--- Extract to read ---
AHA blasts JCAHO for bid on peer review contract
AHA blasts JCAHO for bid on peer review contract
A letter from Dick Davidson, president of the American Hospital Association (AHA) in Chicago, to the president of the Joint Commission on Accreditation of Healthcare Organizations criticizes the accrediting body for what the AHA says is a seriously misguided strategy.
Davidson recently sent the letter to Joint Com-mission President Dennis O’Leary, MD, and then made the letter public. The letter expresses the AHA’s "deep disappointment in the Joint Com-mission’s continued lack of focus on its core mission — competent accreditation — and on its most important customers — hospitals. I am referring to the Joint Commission’s recent attempt to bid on a peer review organization [PRO] contract." The Joint Commission’s Executive Committee initially rejected the plan but then agreed to have Joint Commission Resources, a separate arm of the Joint Commission that provides consulting services, become a subcontractor in a PRO bid by CIMRO, an Illinois medical review group.
Davidson calls the move "one more example of the Joint Commission’s seeming inability to decide whether it is an accrediting organization or a regulatory agency — one more arm of a government bureaucracy.
If the Joint Commission is still committed to its role as an accreditor, then a series of serious problems surrounding the accreditation process, the development of standards and other issues critical to that core mission must be addressed. While JCAHO has taken some steps to address these serious concerns, those steps have been small and happened at a glacial pace. If, however, JCAHO is determined to abandon this role for that of a regulator and government contractor, then hospitals must rethink the basic parameters of the relationship." Davidson says he has repeatedly voiced the AHA’s concerns over the Joint Commission’s strategies and that the group continues to support the idea of a private, voluntary accreditation process. "Regrettably, we watch with dismay as JCAHO seems to stray from this crucial focus and squanders the trust that is so vital to a credible accreditation system. JCAHO’s challenge is clear: determine whether it wants to be the engine to help the nation’s hospitals improve quality of patient care or simply fulfill a compliance and regulatory function for the federal government."
The Joint Commission did not issue any public response to Davidson’s letter.
---
What you have to do - Decide whether each statement below agrees with the article about the AHA letter, answering yes or no and quoting the words of the article that settle it. (a) The Joint Commission's Executive Committee approved the plan from the start. (b) Davidson made his letter public after sending it. (c) The Joint Commission issued a public response to the letter.
--- Record set ---
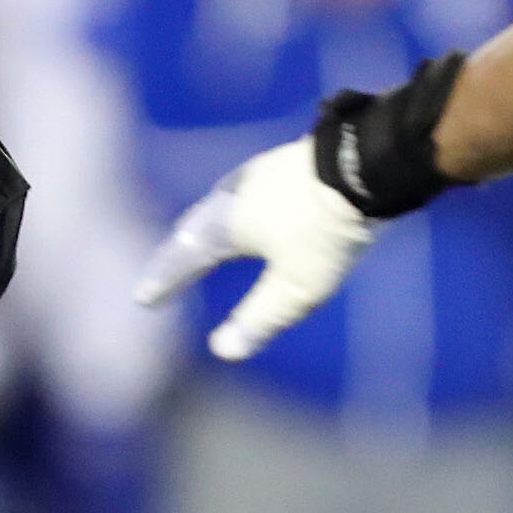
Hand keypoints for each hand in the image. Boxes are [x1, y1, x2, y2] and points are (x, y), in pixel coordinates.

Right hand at [133, 137, 372, 362]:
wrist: (369, 165)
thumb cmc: (325, 231)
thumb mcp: (296, 289)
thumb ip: (258, 320)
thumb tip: (225, 350)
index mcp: (225, 223)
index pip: (183, 258)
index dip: (164, 281)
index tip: (143, 298)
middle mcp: (232, 194)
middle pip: (195, 227)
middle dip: (179, 251)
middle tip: (166, 268)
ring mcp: (258, 173)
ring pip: (219, 205)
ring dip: (205, 226)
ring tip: (203, 240)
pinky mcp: (285, 162)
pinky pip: (244, 194)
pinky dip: (233, 211)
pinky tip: (250, 211)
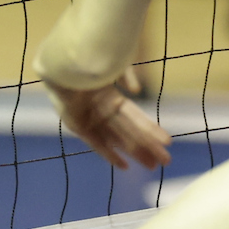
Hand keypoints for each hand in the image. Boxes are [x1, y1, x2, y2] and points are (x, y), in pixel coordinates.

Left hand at [44, 76, 172, 170]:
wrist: (60, 64)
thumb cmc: (88, 61)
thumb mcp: (115, 65)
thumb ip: (127, 75)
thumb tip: (137, 90)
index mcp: (113, 98)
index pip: (137, 118)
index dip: (152, 130)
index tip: (167, 142)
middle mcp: (105, 111)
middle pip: (131, 133)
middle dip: (148, 147)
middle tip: (166, 161)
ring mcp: (93, 120)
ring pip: (119, 141)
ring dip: (135, 153)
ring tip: (151, 166)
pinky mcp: (79, 127)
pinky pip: (97, 144)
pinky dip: (110, 155)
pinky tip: (124, 166)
---
Answer for the task -
(a) No: "The Joint Commission’s Executive Committee initially rejected the plan"
(b) Yes: "and then made the letter public"
(c) No: "The Joint Commission did not issue any public response to Davidson’s letter."